Llevaban allí más de media hora y la mesera ya había comenzado a inquietarse un poco. Pagaron lo consumido y buscaron el ascensor de subido hacia el tercer piso. Guardaron un profundo silencio mientras subían. Como si estuvieran revolviendo las ideas para encontrarle un sentido a aquellas cosas.
—¿A qué se dedica últimamente? –le preguntó Laura María a Anamaría
—¿En la cuestión del trabajo dice?
—Uju.
—Pues soy arquitecta, pero no necesito trabajar mucho últimamente. Ya ves, la mina, las posesiones… tenemos algunas empresas. En los últimos días me he puesto a pintar. He descubierto que tengo esa destreza como mi tía abuela.
—¿Le gustaría ir a una sesión de hipnotismo?
Anamaría experimentó esa sensación de deja vú que hacía mucho tiempo ya no sentía. Alguien, le dijo su mente, te va a preguntar algo en este momento ¿O ya lo hizo? Y ese algo es algo referente al espiritismo.
—¿Y para qué? –preguntó sin sentirse enojada ni molesta.
—A través de los años, he comprendido que sólo nuestra propia memoria es capaz de encontrar la verdad a nuestras más profundas interrogantes. Cuando me contaba lo de José Juan…
—Juan José –le corrigió de inmediato.
—Juan José, perdón… cuando me lo contaba, pensé en esas múltiples vidas que vivimos los seres humanos…
—¿Múltiples vidas?
—Sí… no le conté esa parte, pero antes de ir hacia El Limón yo intenté suicidarme cortándome las venas… ahora no tengo ningún problema en contar estas cosas, pero después de hacerlo, de querer contármelas ya todas esas reglas sociales parecieron volar de mi consciencia. Pues, no me corté las venas porque algo en ese momento me hizo recordar varias experiencias, casi sueños, al mismo tiempo. Fue una sensación muy, muy extraña. Como si varios sueños tenidos en distintos momentos se unieran en uno solo en mi consciencia y que esos sueños ya no eran sueños sino vidas que yo misma estaba viviendo en distintos mundos y tiempos en aquel instante. Y todos aquellos sueños, aquellas vidas, era yo. Y todos me estaban diciendo: no lo hagas. Fue como una revelación. Comprendí, de golpe, que la vida no es una sola sino varias a la vez. Que el tiempo como tal: pasado, presente y futuro, no existen para el alma humana. Que uno vive muchas vidas al mismo tiempo… más adelante, con la ayuda de mi esposo, el ex sacerdote –sonrió— acudimos a sesiones de hipnotismo y pude comprobar mis teorías. Sí, yo he vivido, viviré y estoy viviendo en muchos lugares y tiempos al mismo tiempo. Esta vida sólo es una proyección de mi consciencia… ¿Es algo loco no?
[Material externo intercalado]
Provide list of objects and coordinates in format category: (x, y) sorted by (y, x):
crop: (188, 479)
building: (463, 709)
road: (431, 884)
Anamaría asintió porque de todo aquello apenas había entendido muy poco.
Pero ¿Asistir ella a una sesión de hipnotismo?
—No hay problema sino quiere –le dijo Laura María abriéndole la puerta de su oficina temporal para que entrara—. Sólo era una sugerencia para comprender eso del reconocimiento de Juan José y usted en aquellos días.
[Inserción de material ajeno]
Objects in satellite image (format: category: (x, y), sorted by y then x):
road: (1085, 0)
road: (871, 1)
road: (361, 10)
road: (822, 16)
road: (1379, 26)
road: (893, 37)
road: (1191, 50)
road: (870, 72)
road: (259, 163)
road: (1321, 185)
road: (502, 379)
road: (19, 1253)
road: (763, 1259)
Anamaría lo pensó mejor y se dijo que quizás la idea no era tan mal. Quizás así comprendería de una vez por todas, aquello. Y además era probable que encontrara algún significado a aquel enorme vacío que a veces sentía al pensar aún en él. Pero, tendría que pensárselo un poco más. No era una idea nueva en su mente. Ya, en el pasado, había pensado en acudir a un psicoanalista, o a un loquero… porque algunas veces, cuando se creía única en aquella experiencia, se había considerado una loca.